[Abstract]
Local franchise industry that was active had great influence upon national economy. This study investigated efficiency of each franchise business to strengthen competitiveness of franchise companies by using DEA model. Not only CCR but also BCC of DEA model was used to investigate eight kinds of businesses of 2,298 franchisers. for instance, fast food (27), liquor (25), outeating (252), bakery and confectionery (18), miscellaneous wholesale and retail business (40), educational service (84), barber shop and beauty salon (23) and other services (28), and to examine efficiency of scale, CRS, DRS, IRS brand and frequency of external benchmarking reference by using the most efficient franchise business brand, CCR model and BCC model. Not only EnPAS 1.0 but also SPSS 18.0 program was used: And, not only three input factors such as number of employees, number of stores and advertising expenses but also two output factors such as sales and net profit during the term were used.
The findings were: First, fast food (4), liquor (7), outeating (9), bakery and confectionery (7), educational services (7), barber shop and beauty salon (7) and other services (5) were found to do business efficiently.

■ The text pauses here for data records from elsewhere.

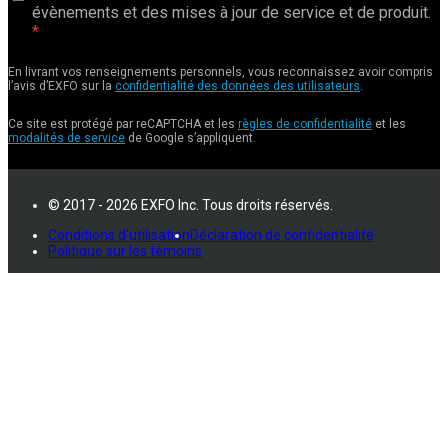
évènements et des mises à jour de service et de produit.
En livrant vos renseignements personnels, vous reconnaissez avoir compris
l’avis d’EXFO sur la
confidentialité des données des utilisateurs
.
Ce site est protégé par reCAPTCHA et les
règles de confidentialité
et les
modalités de service
de Google s’appliquent.
© 2017 - 2026 EXFO Inc. Tous droits réservés.
Conditions d'utilisation
Déclaration de confidentialité
Politique sur les témoins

Second, CCR model's total technical effect, BBC model's pure technical efficiency and scale efficiency were found to be ineffective not by scale but by technical reason. Third, the scale efficiency of both CCR model and BCC model was not efficient at total technical effect, pure technical efficiency and scale efficiency to be likely to increase profit as much as inefficiency was improved. Fourth, franchisers with DRS could improve operational efficiency: The franchisers should lessen input factors considering much smaller output increase, and the ones with IRS should increase output to elevate CCR and to improve inefficiency of the scale. Organizations with ineffective combination between input and output should follow bench marking of fast food (7), liquor (8), miscellaneous outeating (14), bakery and confectionery (3), wholesale business and retail business (11), educational services (14), barber shop and beauty salons (9) and other services (10).
This study investigated relative efficiency of local franchise companies to give ineffective input factors by scale and technology. The study found out the most effectively operating franchise companies to investigate the ones having low profit.